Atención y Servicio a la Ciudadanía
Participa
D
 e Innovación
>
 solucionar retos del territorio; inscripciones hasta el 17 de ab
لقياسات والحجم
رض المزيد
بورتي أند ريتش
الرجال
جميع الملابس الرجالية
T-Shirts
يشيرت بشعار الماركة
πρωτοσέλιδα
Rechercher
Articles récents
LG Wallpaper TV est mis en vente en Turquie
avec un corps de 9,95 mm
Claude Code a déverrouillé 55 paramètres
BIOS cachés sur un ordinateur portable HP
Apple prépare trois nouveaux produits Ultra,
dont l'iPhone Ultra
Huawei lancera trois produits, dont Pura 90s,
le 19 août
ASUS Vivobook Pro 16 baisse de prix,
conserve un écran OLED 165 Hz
==========
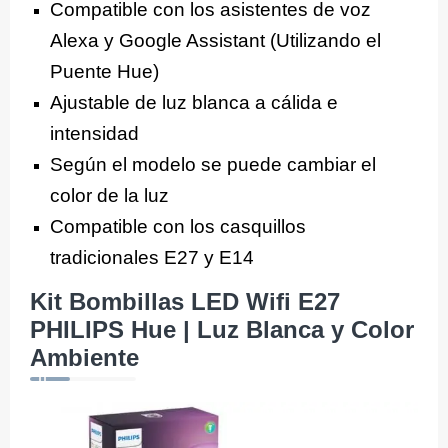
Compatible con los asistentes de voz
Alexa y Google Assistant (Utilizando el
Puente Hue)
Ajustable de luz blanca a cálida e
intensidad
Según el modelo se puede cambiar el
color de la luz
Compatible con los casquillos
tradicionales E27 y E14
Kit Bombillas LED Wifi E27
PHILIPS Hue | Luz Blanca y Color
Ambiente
==========
• [ACTIVITY]
All lines above in which the word "dont" occurs should be identified and copied.

• [ANSWER FOR THIS EXERCISE]
dont l'iPhone Ultra
Huawei lancera trois produits, dont Pura 90s,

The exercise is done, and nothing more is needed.